◆ What to work on:
Report back every line from the entries below in which the word "Orang" occurs.

(Page-level text extractions)
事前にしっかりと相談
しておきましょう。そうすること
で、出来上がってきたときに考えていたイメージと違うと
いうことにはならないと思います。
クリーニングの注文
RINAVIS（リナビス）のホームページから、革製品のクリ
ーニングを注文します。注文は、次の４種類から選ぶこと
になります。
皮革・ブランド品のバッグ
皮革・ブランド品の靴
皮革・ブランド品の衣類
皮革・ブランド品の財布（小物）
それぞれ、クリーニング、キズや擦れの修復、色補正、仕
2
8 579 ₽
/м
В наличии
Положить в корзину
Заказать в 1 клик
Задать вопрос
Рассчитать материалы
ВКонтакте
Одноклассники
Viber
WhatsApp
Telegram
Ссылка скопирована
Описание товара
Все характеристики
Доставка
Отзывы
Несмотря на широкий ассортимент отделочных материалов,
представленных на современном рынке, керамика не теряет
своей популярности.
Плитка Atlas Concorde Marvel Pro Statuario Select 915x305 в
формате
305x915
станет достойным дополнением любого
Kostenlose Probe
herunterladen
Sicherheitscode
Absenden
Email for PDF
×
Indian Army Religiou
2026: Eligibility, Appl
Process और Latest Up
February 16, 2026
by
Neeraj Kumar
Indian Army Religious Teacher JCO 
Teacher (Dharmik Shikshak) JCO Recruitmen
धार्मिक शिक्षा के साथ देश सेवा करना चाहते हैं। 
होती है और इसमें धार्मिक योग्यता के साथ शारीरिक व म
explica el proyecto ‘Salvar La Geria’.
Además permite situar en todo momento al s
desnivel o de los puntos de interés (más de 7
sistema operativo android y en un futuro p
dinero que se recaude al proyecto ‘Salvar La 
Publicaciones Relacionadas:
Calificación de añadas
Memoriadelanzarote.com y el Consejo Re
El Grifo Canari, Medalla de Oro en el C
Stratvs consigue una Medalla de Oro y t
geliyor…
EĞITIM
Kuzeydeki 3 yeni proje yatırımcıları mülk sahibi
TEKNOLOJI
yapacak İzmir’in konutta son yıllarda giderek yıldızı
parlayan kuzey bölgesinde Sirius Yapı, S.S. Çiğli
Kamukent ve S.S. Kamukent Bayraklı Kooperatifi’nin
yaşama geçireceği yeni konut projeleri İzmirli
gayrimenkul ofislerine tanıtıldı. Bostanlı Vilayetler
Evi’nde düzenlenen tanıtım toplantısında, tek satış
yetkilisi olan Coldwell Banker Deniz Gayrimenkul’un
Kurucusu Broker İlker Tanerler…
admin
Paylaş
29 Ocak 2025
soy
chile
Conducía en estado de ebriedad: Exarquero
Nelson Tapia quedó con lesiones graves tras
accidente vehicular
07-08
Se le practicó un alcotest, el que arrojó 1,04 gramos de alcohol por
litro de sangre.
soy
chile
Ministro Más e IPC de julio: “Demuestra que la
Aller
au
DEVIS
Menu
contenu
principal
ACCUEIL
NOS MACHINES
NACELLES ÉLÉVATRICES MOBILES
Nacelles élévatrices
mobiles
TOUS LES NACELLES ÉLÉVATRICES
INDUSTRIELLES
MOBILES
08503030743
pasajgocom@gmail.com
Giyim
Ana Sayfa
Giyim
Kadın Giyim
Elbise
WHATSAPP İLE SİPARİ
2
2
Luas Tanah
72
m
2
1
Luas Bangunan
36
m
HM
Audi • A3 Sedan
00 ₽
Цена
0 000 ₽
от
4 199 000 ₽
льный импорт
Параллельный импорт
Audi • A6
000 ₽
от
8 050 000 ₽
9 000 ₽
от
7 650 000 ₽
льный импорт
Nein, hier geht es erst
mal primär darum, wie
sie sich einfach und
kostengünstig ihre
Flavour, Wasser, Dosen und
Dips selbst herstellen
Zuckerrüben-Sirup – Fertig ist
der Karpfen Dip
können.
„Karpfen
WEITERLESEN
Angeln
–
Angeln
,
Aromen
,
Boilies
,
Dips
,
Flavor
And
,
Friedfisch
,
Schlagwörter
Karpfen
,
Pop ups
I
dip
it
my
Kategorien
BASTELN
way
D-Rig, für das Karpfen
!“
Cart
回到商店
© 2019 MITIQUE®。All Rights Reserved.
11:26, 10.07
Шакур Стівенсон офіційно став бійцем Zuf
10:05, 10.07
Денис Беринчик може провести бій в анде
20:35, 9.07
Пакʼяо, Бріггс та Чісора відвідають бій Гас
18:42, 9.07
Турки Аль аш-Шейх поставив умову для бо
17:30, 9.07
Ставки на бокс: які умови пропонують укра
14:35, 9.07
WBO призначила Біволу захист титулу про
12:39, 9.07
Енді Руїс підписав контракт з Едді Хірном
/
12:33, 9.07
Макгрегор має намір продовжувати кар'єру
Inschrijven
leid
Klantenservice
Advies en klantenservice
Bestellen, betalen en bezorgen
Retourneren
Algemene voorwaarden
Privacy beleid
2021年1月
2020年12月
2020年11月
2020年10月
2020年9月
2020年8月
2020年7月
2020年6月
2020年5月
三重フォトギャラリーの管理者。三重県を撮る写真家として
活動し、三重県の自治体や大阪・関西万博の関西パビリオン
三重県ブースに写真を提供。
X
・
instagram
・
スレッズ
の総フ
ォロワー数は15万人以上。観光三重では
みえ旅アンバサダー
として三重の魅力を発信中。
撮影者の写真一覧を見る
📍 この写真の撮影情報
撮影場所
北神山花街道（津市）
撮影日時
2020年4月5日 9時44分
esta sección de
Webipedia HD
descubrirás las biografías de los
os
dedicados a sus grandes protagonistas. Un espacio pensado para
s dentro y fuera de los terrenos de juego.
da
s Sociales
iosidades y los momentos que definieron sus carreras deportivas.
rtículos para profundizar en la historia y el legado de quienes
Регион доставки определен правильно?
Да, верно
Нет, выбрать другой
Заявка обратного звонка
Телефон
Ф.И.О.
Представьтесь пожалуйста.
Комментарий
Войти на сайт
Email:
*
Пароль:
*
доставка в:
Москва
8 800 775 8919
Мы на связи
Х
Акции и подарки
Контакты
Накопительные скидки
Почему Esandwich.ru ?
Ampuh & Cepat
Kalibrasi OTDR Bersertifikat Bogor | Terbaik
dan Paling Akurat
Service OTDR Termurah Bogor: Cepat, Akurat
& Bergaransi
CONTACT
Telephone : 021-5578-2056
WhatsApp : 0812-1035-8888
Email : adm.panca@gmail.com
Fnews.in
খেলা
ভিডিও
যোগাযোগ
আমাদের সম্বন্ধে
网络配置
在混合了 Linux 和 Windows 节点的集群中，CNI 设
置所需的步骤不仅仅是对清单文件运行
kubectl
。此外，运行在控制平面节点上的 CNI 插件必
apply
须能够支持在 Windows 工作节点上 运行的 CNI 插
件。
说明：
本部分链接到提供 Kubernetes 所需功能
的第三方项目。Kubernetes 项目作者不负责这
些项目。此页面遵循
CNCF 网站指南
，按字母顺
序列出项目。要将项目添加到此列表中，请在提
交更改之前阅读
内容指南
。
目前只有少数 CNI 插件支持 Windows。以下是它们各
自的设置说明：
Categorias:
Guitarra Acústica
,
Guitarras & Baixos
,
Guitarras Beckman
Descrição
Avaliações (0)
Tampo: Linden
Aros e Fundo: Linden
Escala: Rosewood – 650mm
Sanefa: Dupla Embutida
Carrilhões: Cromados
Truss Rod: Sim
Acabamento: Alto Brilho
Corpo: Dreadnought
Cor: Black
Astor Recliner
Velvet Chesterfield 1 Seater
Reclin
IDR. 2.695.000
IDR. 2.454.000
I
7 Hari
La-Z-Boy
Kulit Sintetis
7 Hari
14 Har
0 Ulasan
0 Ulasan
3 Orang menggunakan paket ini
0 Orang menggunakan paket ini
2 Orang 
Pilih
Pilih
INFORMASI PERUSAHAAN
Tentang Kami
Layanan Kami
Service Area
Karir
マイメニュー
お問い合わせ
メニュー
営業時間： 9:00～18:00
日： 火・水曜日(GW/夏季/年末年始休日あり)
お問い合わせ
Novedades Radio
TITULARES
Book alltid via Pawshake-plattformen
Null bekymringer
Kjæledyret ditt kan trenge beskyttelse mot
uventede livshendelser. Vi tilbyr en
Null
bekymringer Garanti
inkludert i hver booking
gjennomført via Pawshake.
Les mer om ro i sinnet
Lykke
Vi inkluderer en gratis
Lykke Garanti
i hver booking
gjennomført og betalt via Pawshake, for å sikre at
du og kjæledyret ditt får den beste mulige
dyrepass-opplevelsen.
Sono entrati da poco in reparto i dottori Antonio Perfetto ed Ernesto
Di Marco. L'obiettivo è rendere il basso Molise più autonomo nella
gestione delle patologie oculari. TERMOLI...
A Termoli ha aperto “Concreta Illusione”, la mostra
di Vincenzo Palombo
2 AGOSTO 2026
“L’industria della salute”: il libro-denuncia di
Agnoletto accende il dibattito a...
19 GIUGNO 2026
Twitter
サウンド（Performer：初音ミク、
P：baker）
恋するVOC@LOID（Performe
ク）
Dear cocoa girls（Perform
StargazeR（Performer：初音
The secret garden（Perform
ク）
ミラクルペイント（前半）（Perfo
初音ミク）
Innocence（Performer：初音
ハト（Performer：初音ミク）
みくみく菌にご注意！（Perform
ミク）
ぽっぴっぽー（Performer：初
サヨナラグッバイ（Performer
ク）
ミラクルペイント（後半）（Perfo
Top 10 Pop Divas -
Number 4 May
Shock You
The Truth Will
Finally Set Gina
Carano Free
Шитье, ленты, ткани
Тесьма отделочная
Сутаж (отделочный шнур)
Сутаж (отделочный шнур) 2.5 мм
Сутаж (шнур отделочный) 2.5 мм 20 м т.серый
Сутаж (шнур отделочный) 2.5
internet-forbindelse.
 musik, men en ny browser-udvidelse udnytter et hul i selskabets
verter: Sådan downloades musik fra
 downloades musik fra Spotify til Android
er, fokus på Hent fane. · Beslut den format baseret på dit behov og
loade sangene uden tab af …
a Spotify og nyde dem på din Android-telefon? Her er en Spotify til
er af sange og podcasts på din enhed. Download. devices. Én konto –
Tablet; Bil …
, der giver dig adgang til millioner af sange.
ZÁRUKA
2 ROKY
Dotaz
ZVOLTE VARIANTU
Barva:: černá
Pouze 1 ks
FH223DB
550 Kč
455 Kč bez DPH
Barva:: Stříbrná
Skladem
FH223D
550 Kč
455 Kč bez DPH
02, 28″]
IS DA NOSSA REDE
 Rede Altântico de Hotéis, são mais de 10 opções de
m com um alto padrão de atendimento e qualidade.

◆ Written solution:
3 Orang menggunakan paket ini
0 Orang menggunakan paket ini
2 Orang 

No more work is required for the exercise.